There’s a well-known saying that there are only seven stories in fiction and everything else are just variations on them. I think the same is true for non-fiction, as most “based on a true story” movies are the same. For good guys, it’s all about them overcoming the hardships of their upbringings and making a name for themselves. For bad guys, it’s about their rise to the top, and then their inevitable fall back down. Lawless is the latter, and while the “fall back down” doesn’t hit the same lows as most others do, the film is still nothing we haven’t seen before.
Based on the novel The Wettest County in the World, Lawless is the true story of the three Bondurant brothers – Jack, Forrest, and Howard – who made a living bootlegging moonshine in prohibition-era Franklin County, Virginia. Shia LaBeouf, Tom Hardy, and Jason Clarke play the brothers, who are considered by the townsfolk to be invincible. That being said, the brothers are low-level criminals, and Jack looks up to upper-level criminal Floyd Banner (Gary Oldman) as something of an idol.
The brothers have a good relationship with the law until special deputy Charlie Rakes (Guy Pearce) comes in from Chicago to put an end to moonshine and the brothers. But the Bundurants aren’t looking to go gentle into that good night, and plan to put a stop to anyone who gets in their way.
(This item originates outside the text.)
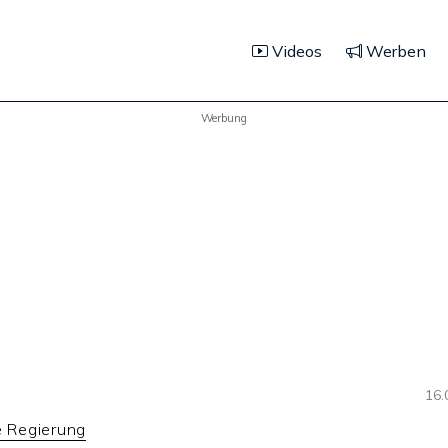
Videos
Werben
Werbung
16.
e Regierung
Many people get in their way though, so blood gets spilled, necks get broken, and jaws get brass-knuckled.
Lawless is a very good film, but falls short of being great. John Hillcoat, working with a script by Nick Cave, has crafted a fun, bloody, piece of entertainment, but it never connects in a way that makes an impact. While most of the polish is good, the film’s problems lie under the hood. Nick Cave’s script is perfectly serviceable and filled with great dialogue, but is filled with pointless scenes and characters that just take up time.
Case in point, Gary Oldman is in this film for five minutes. He appears in the beginning to wink at Shia LaBeouf, appears later to pull a gun on him, and then disappears. His character could’ve been cut out completely and hardly made a difference. While he serves as a role model to Jack, that’s for one scene.
Also problematic is the disappearances of characters throughout the film. Tom Hardy commands the screen for the first half of the movie, and then just sits in his room until it’s time for the final shootout. Same for Jessica Chastain, who is a nonentity in this movie. Like Gary Oldman, her character could have been cut out entirely and the film wouldn’t have changed.
But I’m not all negative with the film, as my four-star rating indicates. The cast, regardless of how their characters are handled, are all fantastic. Tom Hardy continues his trend of terrifying buff guys playing Forrest, who is known for his inability to die. Seriously, this is a guy that could have an anvil dropped on his head and shake it off. Jason Clarke is good as Howard, but his role is very small. The main character is Shia LaBeouf, who I haven’t always been the biggest fan of. Thankfully, now that he’s out of the Transformers franchise he seems to be picking good film roles and pulls off a good performance here.
The selling point of this movie is Guy Pearce, who plays the villain as a cross between Droopy Dog and Buffalo Bill. It’s never said outright just what’s going on with his character, but the movie tries very hard for you to understand is that he is a creepy psycho, and Pearce sells it. This isn’t a mustache-twirling performance, but it easily could be. Pearce straddles the line between cartoonish and unnerving and delivers some of the best work of his career.
So overall, Lawless is definitely worth seeing, and is only disappointing because of the potential for something much better. Though the film goes pretty dark, it’s mostly lighthearted and frequently funny. Go in with leveled expectations and you’ll enjoy yourself for two hours. At this point in a mostly disappointing year of movies, you can’t ask for more than that.
Lawless is out now in the US and on September 7th in the UK.